Fifty-one member countries – the entire League of Nations – unanimously declared on July 24, 1922:
“Whereas recognition has been given to the historical connection of the Jewish people with Palestine and to the grounds for reconstituting their national home in that country.”6
Unlike nation-states in Europe, modern Lebanese, Jordanian, Syrian, and Iraqi nationalities did not evolve. They were arbitrarily created by colonial powers.
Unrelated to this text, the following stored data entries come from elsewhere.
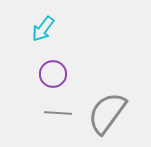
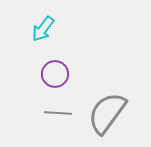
purple circle: moved 2 px right
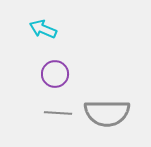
cyan arrow: rotated 76 degrees clockwise
gray semicircle: rotated 126 degrees counterclockwise
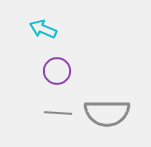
purple circle: moved 2 px right, 3 px up
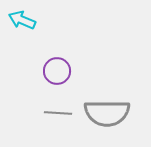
cyan arrow: moved 21 px left, 9 px up
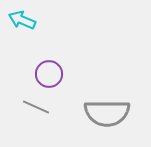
purple circle: moved 8 px left, 3 px down
gray line: moved 22 px left, 6 px up; rotated 20 degrees clockwise
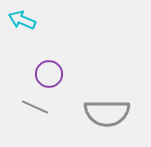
gray line: moved 1 px left
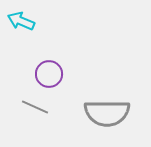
cyan arrow: moved 1 px left, 1 px down
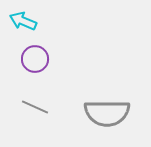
cyan arrow: moved 2 px right
purple circle: moved 14 px left, 15 px up
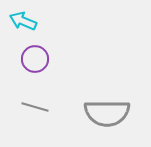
gray line: rotated 8 degrees counterclockwise
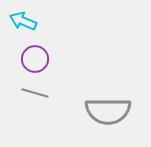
gray line: moved 14 px up
gray semicircle: moved 1 px right, 2 px up
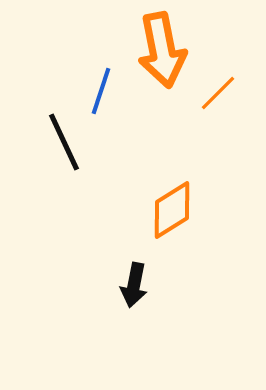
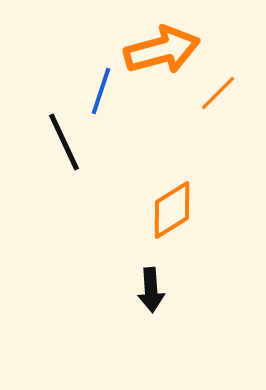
orange arrow: rotated 94 degrees counterclockwise
black arrow: moved 17 px right, 5 px down; rotated 15 degrees counterclockwise
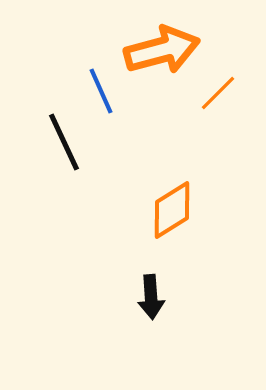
blue line: rotated 42 degrees counterclockwise
black arrow: moved 7 px down
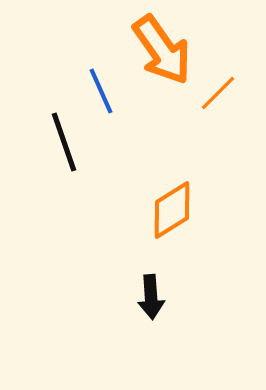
orange arrow: rotated 70 degrees clockwise
black line: rotated 6 degrees clockwise
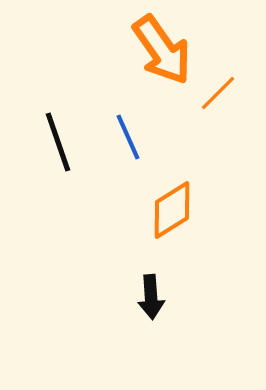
blue line: moved 27 px right, 46 px down
black line: moved 6 px left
In 1919, in the wake of World War I, England and France as Mandatory (e.g., official administrators and mentors) carved up the former Ottoman Empire, which had collapsed a year earlier, into geographic spheres of influence. This divided the Mideast into new political entities with new names and frontiers.7
Territory was divided along map meridians without regard for traditional frontiers (i.e., geographic logic and sustainability) or the ethnic composition of indigenous populations.8
The prevailing rationale behind these artificially created states was how they served the imperial and commercial needs of their colonial masters. Iraq and Jordan, for instance, were created as emirates to reward the noble Hashemite family from Saudi Arabia for its loyalty to the British against the Ottoman Turks during World War I, under the leadership of Lawrence of Arabia. Iraq was given to Faisal bin Hussein, son of the sheriff of Mecca, in 1918. To reward his younger brother Abdullah with an emirate, Britain cut away 77 percent of its mandate over Palestine earmarked for the Jews and gave it to Abdullah in 1922, creating the new country of Trans-Jordan or Jordan, as it was later named.
The Arabs’ hatred of the Jewish State has never been strong enough to prevent the bloody rivalries that repeatedly rock the Middle East. These conflicts were evident in the civil wars in Yemen and Lebanon, as well as in the war between Iraq and Iran, in the gassing of countless Kurds in Iraq, and in the killing of Iraqis by Iraqis.
The manner in which European colonial powers carved out political entities with little regard to their ethnic composition not only led to this inter-ethnic violence, but it also encouraged dictatorial rule as the only force capable of holding such entities together.9
The exception was Palestine, or Eretz-Israel – the territory between the Jordan River and the Mediterranean Sea, where:
“The Mandatory shall be responsible for placing the country [ Palestine] under such political, administrative and economic conditions as will secure the establishment of the Jewish National Home, as laid down in the preamble, and the development of self-governing institutions, and also for safeguarding the civil and religious rights of all the inhabitants of Palestine, irrespective of race and religion.”10
6 See the preamble to the “Mandate for Palestine.”
7 See introductory chapter to Bernard Lewis, The Crisis in Islam: Holy War and Unholy Terror ( New York: Modern Library, 2003.)
8 For a discussion of this characteristic, which has stymied attempts to create genuine nationhood and transformed anti-Zionism into unifying factor around which Arab nationalism could be crystallized, see Avi Shlaim’s review of Adeed Dawisha’s Arab Nationalism in the 20th Century: From Triumph to Despair, reviewed in The Guardian, March 29,2003. See:
http://education.guardian.co.uk/higher/books/story/0,10595,924043,00.html. (10818)
9 This insight was raised in a July 11, 2003 op-ed piece in the Hebrew daily Yedioth Aharonoth.
10 See Article 2 of the “Mandate for Palestine.”